ChangeLog: Google launches OCRopus OCR project

38

Author: Nathan Willis

Google announced this week a “technology preview” of its new OCRopus optical character recognition (OCR) project. OCRopus is an open source system incorporating existing code from Google’s Tesseract OCR engine, with plans to build new components where required. The company will deploy OCRopus to aid in scanning material for its book search service.

Google will be working with the Image Understanding and Pattern Recognition (IUPR) research group at the German Research Center for Artificial Intelligence (DFKI), employing three graduate students or postdocs. IUPR’s Thomas Breuel will head up the project.

The announcement enumerates several specific software components: the Tesseract engine, the hOCR HTML-based output format, the Recognition by Adaptive Subdivision of Transformation Space (RAST) page layout analysis algorithm, a handwriting-recognition library, and an English language recognition module. Although English is the only language supported at this time, the project’s FAQ affirms its intent to eventually support any language, script, and character set.

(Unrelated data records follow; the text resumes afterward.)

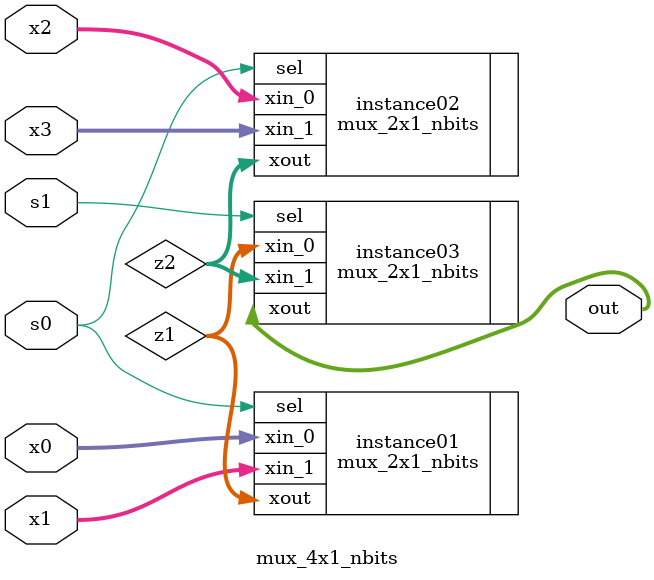
<source format=v>

module mux_4x1_nbits #(
						parameter bits = 16
				)
			(
			input [bits - 1:0]x0,x1,x2,x3,
			input s0,s1,
			output [bits - 1:0]out
			);
	
	wire [bits-1:0]z1,z2;    // internal wires
	mux_2x1_nbits #(
				.bits(16))
	instance01 (
				.sel(s0),
				.xin_0(x0),
				.xin_1(x1),
				.xout(z1)
	
				);
				
	mux_2x1_nbits #(
				.bits(16))
	instance02 (
				.sel(s0),
				.xin_0(x2),
				.xin_1(x3),
				.xout(z2)
	
				);
	mux_2x1_nbits #(
				.bits(16))
	instance03 (
				.sel(s1),
				.xin_0(z1),
				.xin_1(z2),
				.xout(out)
	
				)	;
endmodule				

</source>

We reviewed Tesseract in September, and found it to be vastly superior to other open source character recognition libraries. Despite its capabilities, though, Tesseract in its present form is extremely limited: command-line only, requiring a very specific input image format, restricted to a small, Latin-alphabet character set, and unable to recognize page layout. Many of these shortcomings appear to be addressed in the OCRopus project’s plans.

Given Google’s goal of using OCRopus in its book scanning project, it remains to be seen whether the resulting code will be a GUI-driven, interactive application like Kooka or something more suited for automated scanning of large volumes. The project road map indicates an alpha-quality release scheduled for the third quarter of 2007, and a 1.0 release next year.

The current code base is available through anonymous Subversion checkout. It is C++ and Python code targeted at x86 Ubuntu Linux systems. The project’s wiki has a Getting Started page to assist interested users in setting up the proper build environment, compiling the code, and running simple tests.

If that proves problematic, in the meantime online demos are available through the IUPR’s OCRopus Web site. As of today, the best place to read more about the project is at its Google Code page — the documentation and announcement both link to an off-site project home page at ocropus.org, but it appears to be down, at least temporarily.